Over the week, the team has worked hard on improving the machine learning algorithm and the countless hours of time spent on researching finally paid off after we made respectable progress from successfully implementing one of the many papers and algorithms we came across and tried. This algorithm termed C3D + LSTM [1] turned out to be a huge success taking our validation accuracy all the way up to almost 97% on 5 +1 (1 for no action) action classes from our current best of 87% using the CNN + LSTM Model we implemented last week. This algorithm is quite a novel idea with the paper only published a couple of months ago in March 2019 this year. The basic idea is that instead of extracting spatial features from frames using 2D convolution in the case of CNN + LSTM, the C3D + LSTM uses a 3D convolution method to extract spatio-temporal features from a video clip of frames which is then passed into the LSTM to understand the evolution of these features before making a decision on what class of action the video clip contains. This novel trick certainly improved the accuracy of the model as temporal features are now learnt for the LSTM to better decipher the temporal evolution of these features. This is extremely crucial in our use case as hand signs have relatively similar spatial features and what the neural network requires to make improved predictions are the learned spatio-temporal features of the input video. This explains why the accuracy was bumped up to a whole new level using the C3D + LSTM algorithm.
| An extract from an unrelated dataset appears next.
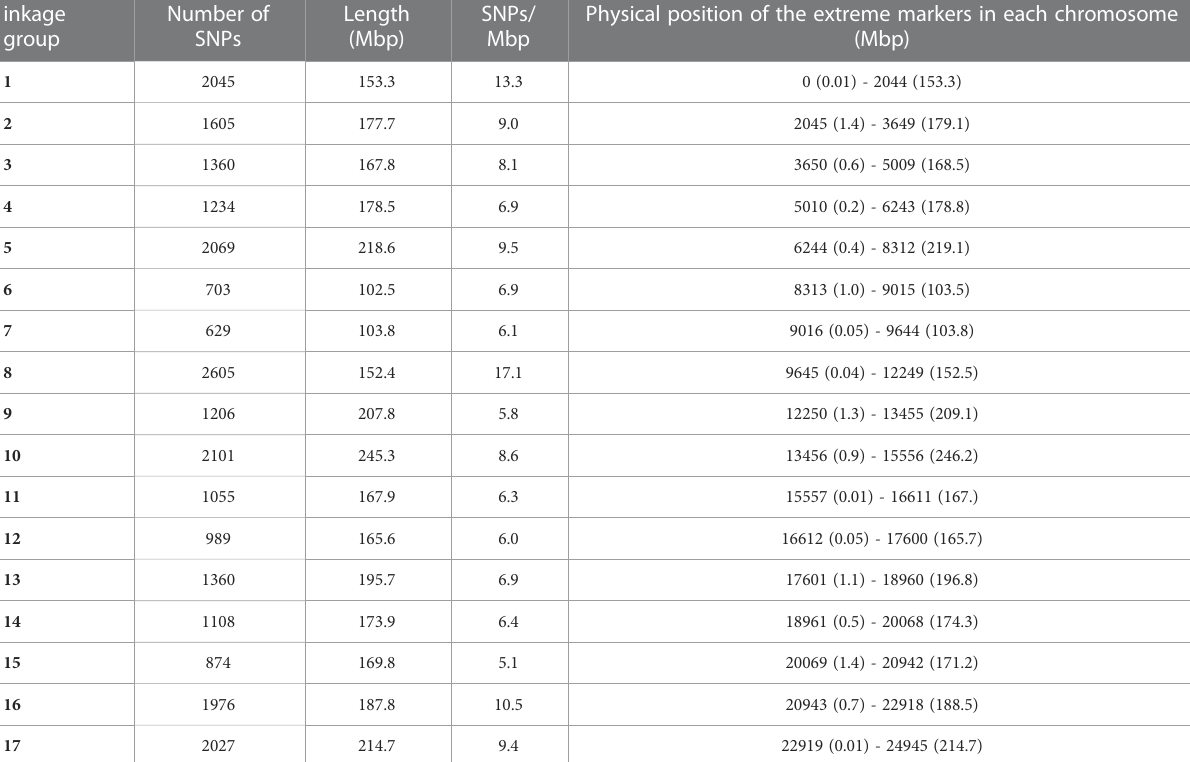
TABLE 4 SNPs distribution across all the chromosomes with the position (bp) of the fi rst and the last molecular marker per linkage group. inkage Number of Length SNPs/ Physical position of the extreme markers in each chromosome group SNPs (Mbp) Mbp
We also began processing our data to make it more suitable for training the neural network. As our training data still lacks diversity, we had to adjust the composition of training data by removing some videos to ensure the model does not overfit on our (the 3 group members who were involved in creating the dataset) videos. Currently, 33% of the videos in our training data are diverse (ie not from the 3 group members), a percentage that we aim to increase in the coming week by getting more data from members of the public. We did this by creating different datasets (training and validation sets) with different amounts of diversity. In the coming week, we aim to quantify how the amount of diversity in the training or validation set affects the accuracy of the model.
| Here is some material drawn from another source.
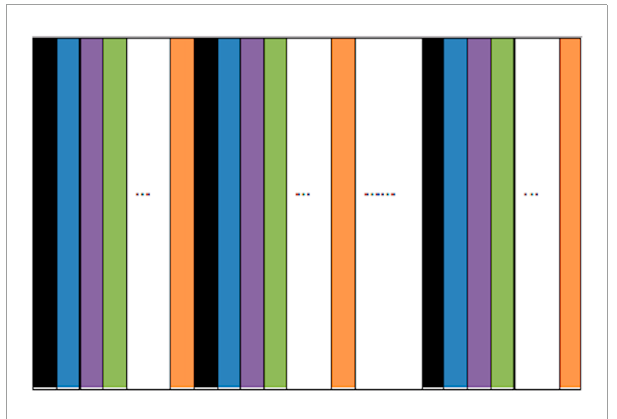
FIGURE 5 Difference degree amplitudes (unitless) of several gravity field models (GOCO01S and IGGT_R1C) w.r.t. EGM2008 and that of IGGT_R1_test w.r.t. its a priori model EIGEN-5C. The degree amplitudes of the EGM2008 model (black) are shown for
Additionally, the General Purpose Input Output (GPIO) interface was successfully set up on the Jetson this week, with the aim of being able to integrate external peripherals such as buttons and various ambient sensors. This was done so by following an online guide on the Python Package Index [2] (PyPI) website. The next step will be to implement the buttons such that when the user presses a button, a comforting preset phrase will be said by Waldo. Ambient sensors, such as light intensity sensors and microphones will then be incorporated, where the data recorded will be stored as a backlog for analysis by medical professionals.
Finally, we also completed the leaflet this week, which is one of our deliverables for this project. The task is to design and produce a 2pp A4 leaflet to introduce Waldo as a product and also provide a platform to explain our engineering solution to an interested but non-expert audience such as a potential investors. The leaflet was a challenge as we had to balance the need to provide pertinent information with the limited space afforded by its 2 sides.